Machine-readable hardware designs
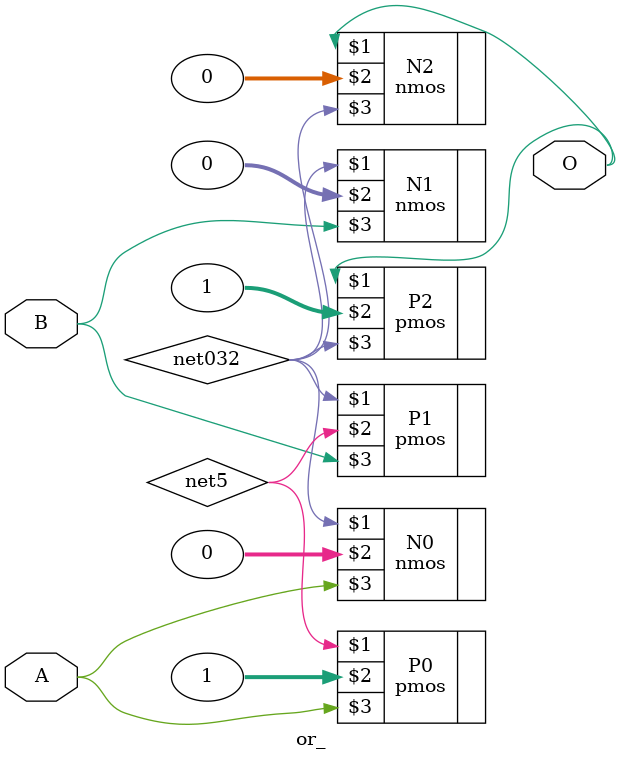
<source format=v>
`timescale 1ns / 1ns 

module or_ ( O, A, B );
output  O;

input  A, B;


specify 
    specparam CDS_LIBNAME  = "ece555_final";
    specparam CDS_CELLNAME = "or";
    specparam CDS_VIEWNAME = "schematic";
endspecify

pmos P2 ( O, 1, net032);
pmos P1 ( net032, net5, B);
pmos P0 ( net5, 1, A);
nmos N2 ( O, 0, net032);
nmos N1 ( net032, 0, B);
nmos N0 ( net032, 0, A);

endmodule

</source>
==
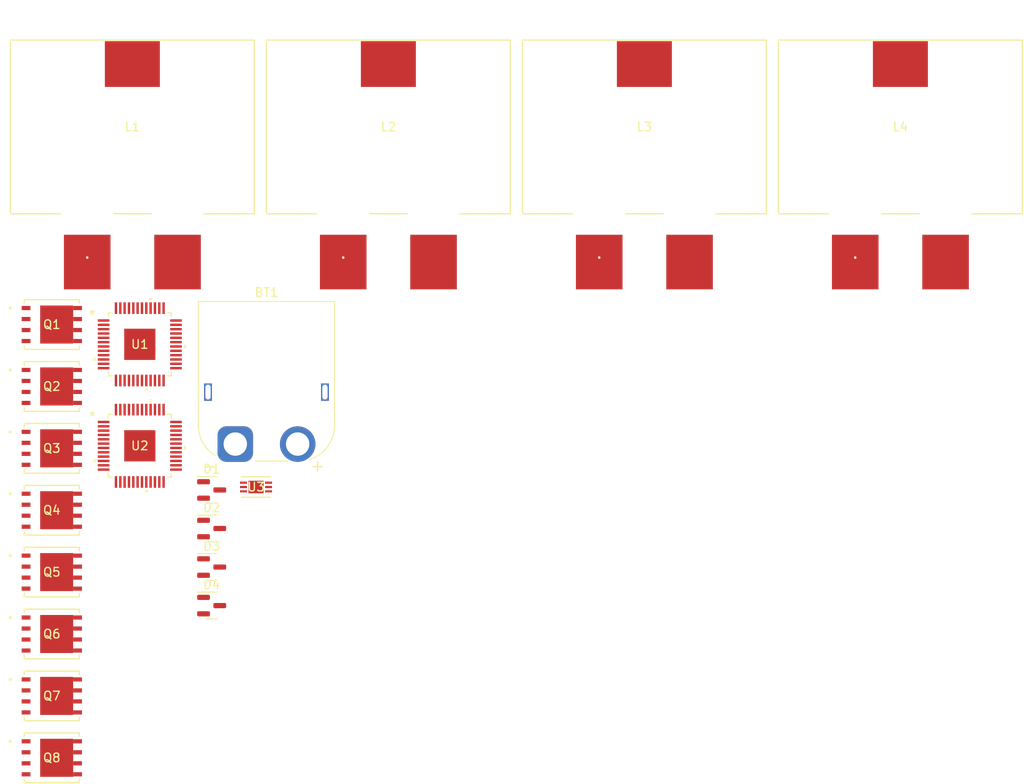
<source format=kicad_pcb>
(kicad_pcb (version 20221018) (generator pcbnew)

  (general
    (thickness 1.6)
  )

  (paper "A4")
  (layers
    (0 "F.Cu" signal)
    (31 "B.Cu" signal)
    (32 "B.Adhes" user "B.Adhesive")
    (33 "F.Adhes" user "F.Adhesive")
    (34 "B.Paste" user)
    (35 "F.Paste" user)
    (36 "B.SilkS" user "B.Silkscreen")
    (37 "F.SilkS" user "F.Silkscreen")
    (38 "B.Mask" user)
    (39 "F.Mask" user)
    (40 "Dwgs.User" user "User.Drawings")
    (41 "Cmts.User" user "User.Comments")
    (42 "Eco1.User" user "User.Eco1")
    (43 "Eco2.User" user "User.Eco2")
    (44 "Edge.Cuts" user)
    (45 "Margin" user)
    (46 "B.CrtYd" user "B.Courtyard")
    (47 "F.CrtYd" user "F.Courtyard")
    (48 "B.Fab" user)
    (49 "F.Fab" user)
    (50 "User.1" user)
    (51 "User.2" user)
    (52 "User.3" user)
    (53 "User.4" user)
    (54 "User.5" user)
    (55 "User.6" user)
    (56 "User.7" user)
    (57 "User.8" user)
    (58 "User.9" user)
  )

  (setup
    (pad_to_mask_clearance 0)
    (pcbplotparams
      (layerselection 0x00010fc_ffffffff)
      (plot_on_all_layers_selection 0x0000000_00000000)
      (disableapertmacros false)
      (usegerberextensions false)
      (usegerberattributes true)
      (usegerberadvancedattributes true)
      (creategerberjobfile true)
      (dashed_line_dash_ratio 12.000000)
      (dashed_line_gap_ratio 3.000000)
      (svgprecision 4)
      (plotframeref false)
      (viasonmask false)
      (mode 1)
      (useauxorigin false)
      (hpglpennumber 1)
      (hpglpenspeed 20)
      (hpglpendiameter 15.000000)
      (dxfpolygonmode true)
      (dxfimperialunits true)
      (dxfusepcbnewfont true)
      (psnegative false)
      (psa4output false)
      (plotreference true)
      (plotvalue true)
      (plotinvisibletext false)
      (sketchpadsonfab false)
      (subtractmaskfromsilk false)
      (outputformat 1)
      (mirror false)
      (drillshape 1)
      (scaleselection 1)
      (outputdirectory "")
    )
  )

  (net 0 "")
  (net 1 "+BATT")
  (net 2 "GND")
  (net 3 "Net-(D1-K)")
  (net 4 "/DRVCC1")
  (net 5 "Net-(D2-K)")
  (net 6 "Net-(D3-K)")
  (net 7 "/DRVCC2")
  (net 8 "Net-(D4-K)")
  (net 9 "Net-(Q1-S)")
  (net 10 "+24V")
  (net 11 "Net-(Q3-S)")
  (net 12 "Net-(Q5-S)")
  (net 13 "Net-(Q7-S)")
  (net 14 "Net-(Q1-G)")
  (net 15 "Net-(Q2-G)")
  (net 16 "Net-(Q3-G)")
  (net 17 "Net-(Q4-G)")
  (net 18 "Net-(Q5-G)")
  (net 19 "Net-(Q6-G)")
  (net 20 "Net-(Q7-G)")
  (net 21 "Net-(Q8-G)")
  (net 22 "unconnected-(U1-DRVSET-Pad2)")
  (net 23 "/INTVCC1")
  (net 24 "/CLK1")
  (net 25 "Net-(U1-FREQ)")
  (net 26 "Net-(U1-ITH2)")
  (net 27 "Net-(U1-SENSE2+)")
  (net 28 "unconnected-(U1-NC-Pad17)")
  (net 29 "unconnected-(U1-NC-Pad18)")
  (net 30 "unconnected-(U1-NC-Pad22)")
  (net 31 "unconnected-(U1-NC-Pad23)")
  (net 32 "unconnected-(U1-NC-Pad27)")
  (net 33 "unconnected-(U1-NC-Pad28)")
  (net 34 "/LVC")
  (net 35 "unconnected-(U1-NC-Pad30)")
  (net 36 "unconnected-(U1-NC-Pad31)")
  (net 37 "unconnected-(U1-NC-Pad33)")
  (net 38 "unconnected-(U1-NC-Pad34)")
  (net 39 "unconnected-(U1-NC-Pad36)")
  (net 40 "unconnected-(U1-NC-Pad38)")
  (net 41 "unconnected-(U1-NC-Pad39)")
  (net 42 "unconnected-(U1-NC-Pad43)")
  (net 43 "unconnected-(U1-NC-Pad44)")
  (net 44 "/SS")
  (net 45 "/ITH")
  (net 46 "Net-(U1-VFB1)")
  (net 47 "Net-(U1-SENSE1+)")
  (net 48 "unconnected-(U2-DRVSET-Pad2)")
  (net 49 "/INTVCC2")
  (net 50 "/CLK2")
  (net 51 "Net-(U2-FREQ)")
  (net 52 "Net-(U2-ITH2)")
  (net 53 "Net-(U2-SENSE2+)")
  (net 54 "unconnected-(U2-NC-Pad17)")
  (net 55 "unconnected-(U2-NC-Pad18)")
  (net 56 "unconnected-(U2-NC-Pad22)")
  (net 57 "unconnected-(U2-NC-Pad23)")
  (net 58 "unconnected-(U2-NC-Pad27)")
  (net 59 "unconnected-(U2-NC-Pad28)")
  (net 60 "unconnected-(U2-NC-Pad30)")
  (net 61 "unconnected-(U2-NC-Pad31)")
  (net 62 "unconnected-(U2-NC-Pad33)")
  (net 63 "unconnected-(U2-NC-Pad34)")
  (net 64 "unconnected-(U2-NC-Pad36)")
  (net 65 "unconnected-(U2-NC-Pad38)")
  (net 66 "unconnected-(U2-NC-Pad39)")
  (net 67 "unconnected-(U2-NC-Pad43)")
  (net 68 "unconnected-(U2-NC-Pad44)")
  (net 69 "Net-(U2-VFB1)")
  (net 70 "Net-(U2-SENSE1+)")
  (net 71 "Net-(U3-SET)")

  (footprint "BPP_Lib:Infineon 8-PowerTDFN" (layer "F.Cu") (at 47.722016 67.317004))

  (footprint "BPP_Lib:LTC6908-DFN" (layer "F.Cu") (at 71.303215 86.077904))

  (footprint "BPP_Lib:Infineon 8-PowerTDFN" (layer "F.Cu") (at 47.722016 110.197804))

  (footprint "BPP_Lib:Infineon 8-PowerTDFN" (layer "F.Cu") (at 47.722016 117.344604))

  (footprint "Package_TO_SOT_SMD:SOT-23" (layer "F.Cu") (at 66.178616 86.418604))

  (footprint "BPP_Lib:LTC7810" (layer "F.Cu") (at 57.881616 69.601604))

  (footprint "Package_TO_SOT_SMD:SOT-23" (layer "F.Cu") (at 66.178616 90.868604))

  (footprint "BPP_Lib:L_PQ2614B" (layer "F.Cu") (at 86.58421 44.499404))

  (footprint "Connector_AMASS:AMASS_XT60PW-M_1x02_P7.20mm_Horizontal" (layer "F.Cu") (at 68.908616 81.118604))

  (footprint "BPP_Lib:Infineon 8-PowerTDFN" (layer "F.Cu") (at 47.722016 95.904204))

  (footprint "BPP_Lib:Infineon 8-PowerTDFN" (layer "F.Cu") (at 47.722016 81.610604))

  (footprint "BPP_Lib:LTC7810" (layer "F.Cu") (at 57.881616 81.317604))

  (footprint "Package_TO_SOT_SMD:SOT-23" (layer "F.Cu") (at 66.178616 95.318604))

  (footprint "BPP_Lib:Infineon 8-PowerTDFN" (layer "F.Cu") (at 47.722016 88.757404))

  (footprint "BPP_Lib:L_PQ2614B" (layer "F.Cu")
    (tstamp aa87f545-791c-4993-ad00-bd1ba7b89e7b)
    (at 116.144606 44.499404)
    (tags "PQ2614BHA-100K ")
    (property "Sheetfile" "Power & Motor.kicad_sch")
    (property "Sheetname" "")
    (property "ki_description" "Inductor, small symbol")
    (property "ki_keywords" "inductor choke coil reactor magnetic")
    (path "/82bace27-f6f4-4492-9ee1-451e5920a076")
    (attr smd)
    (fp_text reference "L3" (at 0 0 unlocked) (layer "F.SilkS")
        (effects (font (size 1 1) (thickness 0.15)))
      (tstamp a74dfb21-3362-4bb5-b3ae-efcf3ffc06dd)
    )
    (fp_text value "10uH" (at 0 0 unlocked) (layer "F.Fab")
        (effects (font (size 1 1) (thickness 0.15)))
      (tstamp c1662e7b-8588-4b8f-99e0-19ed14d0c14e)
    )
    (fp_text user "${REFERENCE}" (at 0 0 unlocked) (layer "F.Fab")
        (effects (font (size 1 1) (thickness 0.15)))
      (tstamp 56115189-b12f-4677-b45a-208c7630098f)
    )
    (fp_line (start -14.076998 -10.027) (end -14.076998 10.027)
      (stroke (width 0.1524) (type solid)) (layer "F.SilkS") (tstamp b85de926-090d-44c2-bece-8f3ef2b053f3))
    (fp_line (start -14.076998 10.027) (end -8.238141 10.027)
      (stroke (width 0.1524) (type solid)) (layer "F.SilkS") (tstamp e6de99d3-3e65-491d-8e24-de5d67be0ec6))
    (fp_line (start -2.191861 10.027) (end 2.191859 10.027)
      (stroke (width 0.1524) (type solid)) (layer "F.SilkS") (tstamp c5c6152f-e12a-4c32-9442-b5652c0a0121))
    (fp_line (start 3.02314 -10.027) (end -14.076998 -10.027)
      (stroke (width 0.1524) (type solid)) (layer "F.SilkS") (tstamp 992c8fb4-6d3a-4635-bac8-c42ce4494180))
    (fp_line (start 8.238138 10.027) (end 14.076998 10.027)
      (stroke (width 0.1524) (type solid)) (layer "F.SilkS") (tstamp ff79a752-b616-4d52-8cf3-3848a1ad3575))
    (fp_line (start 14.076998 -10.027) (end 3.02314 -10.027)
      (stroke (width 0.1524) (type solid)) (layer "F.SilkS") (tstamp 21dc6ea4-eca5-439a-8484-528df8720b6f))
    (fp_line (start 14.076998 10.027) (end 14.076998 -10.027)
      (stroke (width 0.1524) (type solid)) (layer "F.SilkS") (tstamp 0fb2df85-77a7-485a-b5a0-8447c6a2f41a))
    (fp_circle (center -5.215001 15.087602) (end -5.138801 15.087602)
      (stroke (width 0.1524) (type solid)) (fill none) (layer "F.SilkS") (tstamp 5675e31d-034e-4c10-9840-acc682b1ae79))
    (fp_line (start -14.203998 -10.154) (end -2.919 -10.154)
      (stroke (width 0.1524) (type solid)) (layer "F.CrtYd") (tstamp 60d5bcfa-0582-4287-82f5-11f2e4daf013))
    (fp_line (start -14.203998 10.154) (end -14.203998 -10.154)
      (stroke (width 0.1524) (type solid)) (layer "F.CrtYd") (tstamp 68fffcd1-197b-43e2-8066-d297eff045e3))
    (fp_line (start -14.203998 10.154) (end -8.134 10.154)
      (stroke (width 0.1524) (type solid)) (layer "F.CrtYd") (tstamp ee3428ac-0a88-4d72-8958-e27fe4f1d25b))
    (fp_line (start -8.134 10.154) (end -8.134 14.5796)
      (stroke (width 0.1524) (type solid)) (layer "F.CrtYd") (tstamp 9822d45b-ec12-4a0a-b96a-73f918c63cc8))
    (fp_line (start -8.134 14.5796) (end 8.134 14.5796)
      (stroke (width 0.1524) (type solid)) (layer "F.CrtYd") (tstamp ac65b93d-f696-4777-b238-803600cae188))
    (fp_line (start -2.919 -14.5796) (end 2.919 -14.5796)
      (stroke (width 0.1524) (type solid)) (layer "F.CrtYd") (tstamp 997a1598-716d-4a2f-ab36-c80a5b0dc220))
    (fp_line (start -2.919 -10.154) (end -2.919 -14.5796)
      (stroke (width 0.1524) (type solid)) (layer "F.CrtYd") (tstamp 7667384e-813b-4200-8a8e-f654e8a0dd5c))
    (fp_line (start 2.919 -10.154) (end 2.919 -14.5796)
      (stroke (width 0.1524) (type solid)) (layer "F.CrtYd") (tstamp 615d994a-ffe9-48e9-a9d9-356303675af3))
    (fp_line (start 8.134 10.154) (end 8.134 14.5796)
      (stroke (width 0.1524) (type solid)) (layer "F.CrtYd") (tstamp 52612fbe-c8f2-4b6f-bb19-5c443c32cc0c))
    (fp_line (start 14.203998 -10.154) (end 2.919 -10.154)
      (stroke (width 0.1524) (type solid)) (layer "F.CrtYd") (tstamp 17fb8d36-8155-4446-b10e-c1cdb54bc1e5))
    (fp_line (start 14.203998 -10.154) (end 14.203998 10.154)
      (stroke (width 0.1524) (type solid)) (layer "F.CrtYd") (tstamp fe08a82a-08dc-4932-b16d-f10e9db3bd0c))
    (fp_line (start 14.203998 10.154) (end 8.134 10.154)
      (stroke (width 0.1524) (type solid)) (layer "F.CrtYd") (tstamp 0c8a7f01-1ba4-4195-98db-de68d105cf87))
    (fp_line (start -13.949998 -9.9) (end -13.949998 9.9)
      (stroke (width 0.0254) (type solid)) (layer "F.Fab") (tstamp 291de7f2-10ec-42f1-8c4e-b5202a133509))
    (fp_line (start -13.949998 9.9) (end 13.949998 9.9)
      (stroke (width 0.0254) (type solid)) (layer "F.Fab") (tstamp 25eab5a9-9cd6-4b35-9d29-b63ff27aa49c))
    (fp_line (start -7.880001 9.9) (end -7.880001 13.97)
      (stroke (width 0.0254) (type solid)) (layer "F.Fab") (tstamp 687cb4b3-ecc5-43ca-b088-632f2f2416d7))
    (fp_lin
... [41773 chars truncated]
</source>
---
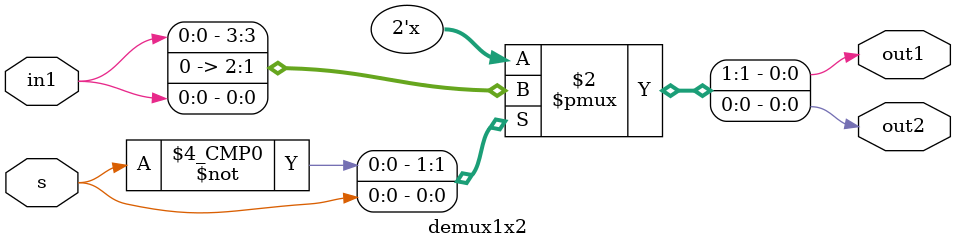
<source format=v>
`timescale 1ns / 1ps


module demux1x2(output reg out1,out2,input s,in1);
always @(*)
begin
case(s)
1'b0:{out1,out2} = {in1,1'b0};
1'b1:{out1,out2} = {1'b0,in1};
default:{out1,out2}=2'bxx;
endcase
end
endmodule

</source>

Problem details – From the data above, gather every line that includes the word "unlocked".

Exercise solution –
    (fp_text reference "L3" (at 0 0 unlocked) (layer "F.SilkS")
    (fp_text value "10uH" (at 0 0 unlocked) (layer "F.Fab")
    (fp_text user "${REFERENCE}" (at 0 0 unlocked) (layer "F.Fab")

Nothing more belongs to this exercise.